++++ DATA TO USE ++++
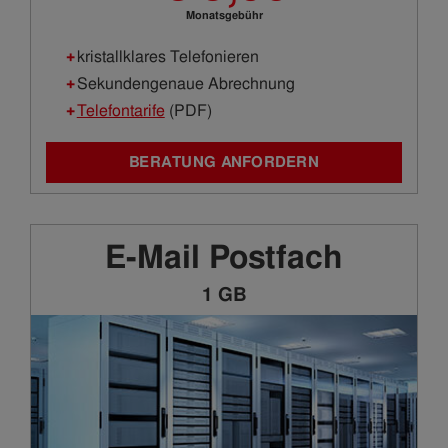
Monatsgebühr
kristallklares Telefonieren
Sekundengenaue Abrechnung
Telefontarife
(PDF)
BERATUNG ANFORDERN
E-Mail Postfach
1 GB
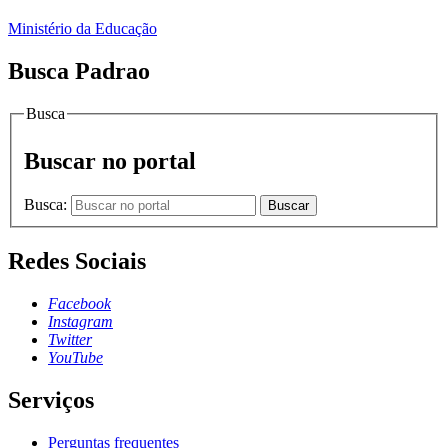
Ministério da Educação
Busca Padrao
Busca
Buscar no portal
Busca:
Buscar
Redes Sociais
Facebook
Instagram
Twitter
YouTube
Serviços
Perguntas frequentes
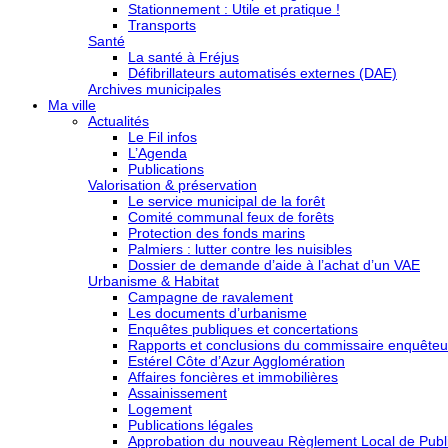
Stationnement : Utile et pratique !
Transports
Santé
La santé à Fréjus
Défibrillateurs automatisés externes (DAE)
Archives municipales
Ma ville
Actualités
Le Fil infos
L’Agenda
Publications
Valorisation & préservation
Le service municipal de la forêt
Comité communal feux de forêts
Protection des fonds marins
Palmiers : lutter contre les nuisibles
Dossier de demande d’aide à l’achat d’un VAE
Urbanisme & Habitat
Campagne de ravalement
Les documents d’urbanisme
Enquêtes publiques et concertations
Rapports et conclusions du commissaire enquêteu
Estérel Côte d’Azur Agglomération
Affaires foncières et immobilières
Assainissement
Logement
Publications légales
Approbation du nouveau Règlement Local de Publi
++++
++++ DATA TO USE ++++
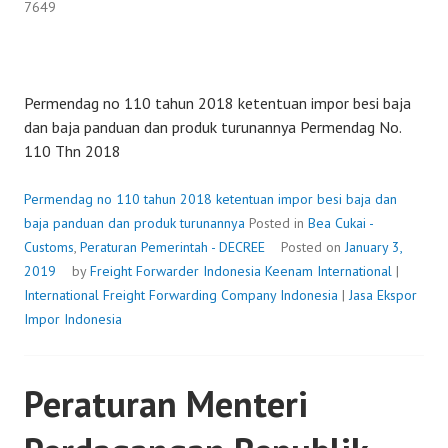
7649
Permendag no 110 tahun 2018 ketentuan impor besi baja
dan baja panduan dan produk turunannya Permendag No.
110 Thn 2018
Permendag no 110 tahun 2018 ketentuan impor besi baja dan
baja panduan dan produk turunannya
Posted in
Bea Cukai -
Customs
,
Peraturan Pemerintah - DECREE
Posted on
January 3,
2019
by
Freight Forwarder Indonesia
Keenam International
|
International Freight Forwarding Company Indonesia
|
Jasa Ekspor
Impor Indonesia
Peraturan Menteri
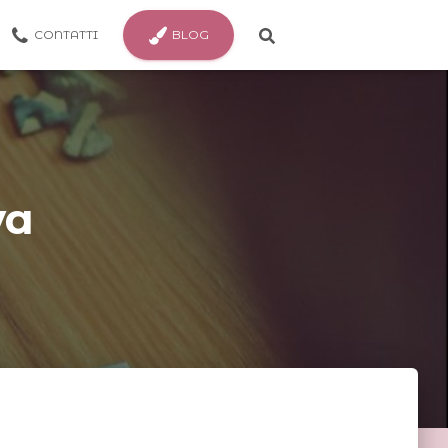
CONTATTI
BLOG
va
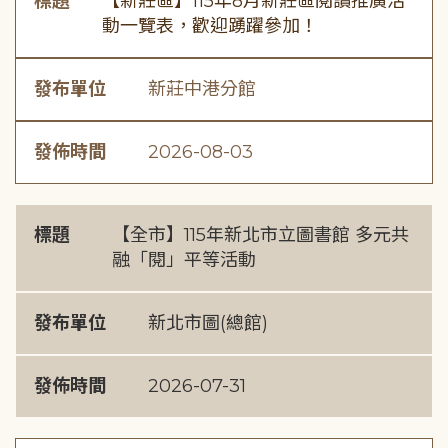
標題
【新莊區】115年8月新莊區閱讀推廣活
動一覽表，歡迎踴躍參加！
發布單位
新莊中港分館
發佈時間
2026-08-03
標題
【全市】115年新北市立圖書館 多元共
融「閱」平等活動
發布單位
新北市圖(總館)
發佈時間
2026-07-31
++++
++++ DATA TO USE ++++
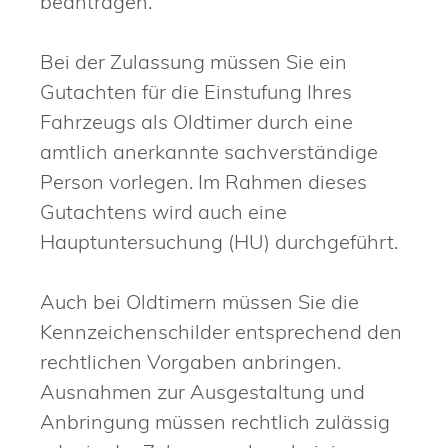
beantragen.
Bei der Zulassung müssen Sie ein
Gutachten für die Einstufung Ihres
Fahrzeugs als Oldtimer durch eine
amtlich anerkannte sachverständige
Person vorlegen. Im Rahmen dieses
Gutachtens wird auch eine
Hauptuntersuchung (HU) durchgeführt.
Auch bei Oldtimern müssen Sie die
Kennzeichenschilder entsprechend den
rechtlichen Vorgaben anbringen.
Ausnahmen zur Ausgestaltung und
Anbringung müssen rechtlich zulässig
++++
Reproduce the listing from the line containing "Monatsgebühr" through the line containing "Perguntas frequentes", replacing "Redes Sociais" with "Mídias Sociais" and leaving everything else unchanged. Omit the pictures from your answer.

## WRITTEN ANSWER
Monatsgebühr
kristallklares Telefonieren
Sekundengenaue Abrechnung
Telefontarife
(PDF)
BERATUNG ANFORDERN
E-Mail Postfach
1 GB
Ministério da Educação
Busca Padrao
Busca
Buscar no portal
Busca:
Buscar
Mídias Sociais
Facebook
Instagram
Twitter
YouTube
Serviços
Perguntas frequentes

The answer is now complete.